Maryland Attorney General Stephen Sachs said that the opinion in on Ohio case "seems to cut in Maryland's favor with respect to the proposals we have made to reduce overcrowding." Gov. Harry Hughes said he "welcomed the decision as support of our conscientious efforts to solve the overcrowding problem."

The state is under three federal court orders -- two of them issued in 1978 -- to end unconstitional overcrowding and stop placing two prisoners in single cells at three Maryland institutions.

The state recently proposed meeting two of those orders -- in the Maryland Penitentiary in Baltimore and the Maryland Correctional Institution in Hagerstown -- by doubling up prisoners for four months apiece at the state's newest prison, opened this month in Jessup. But U.S. District Court Judge Alexander Harvey rejected that proposal.

The state appealed that decision to the 4th U.S. Circuit Court of Appeals, and it is in this case that officials believe the new Supreme Court ruling may have its heaviest impact.

The Supreme Court ruled in the Ohio case that the "Constitution does not mandate comfortable prisons." The case involved the doubling up of prisoners in cells in an Ohio prison that was otherwise considered relatively modern. That type of overcrowding, where other conditions are in order, is clearly not unconstitutional, the court ruled.

Assistant Attorney General Deborah Handel said the Jessup prison, where the double-celling was proposed, is a comparable situation. "That prison is brand new," she said.

However, Lawrence Coshnear, head of the Baltimore Legal Aid Bureau Prisoner Assistance Project that has been representing the inmates, said it is still unclear whether the Jessup institution is ready to house an excess of prisoners because certain facilities are not yet completed.

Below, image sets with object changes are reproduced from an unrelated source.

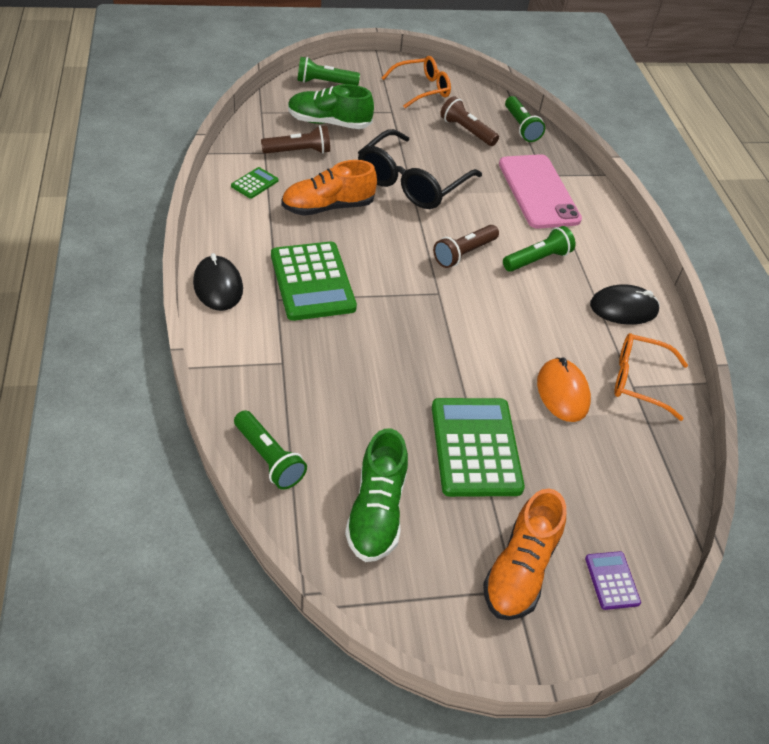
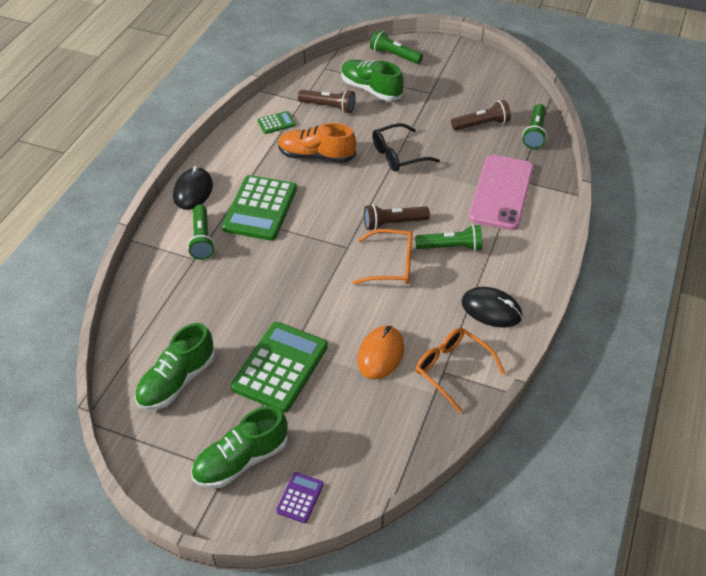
camera: 35 degrees right, 0 degrees up
(269, 458) = (136, 319): green flashlight -> green flashlight (202, 239)
(411, 183) = (398, 155): black glasses -> black glasses, size x0.66
(422, 89) = (473, 79): orange glasses -> orange glasses (392, 265)
(466, 131) = (482, 124): brown flashlight -> brown flashlight turned 90 degrees clockwise
(520, 569) = (241, 460): orange shoe -> green shoe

Handel said she believed the Ohio ruling may also aid the state slightly in a second overcrowding case involving a prison in Hagerstown, Md. In that case, the state has been ordered to pay heavy fines until it complies with a federal judge's order to end overcrowding. But the fines have been held in abeyance until the state's appeal, also to the 4th Circuit, has been decided.

Handel said the Ohio ruling set some new limits on the power of federal judges to order sweeping prison reforms, and that this position may work in the state's favor.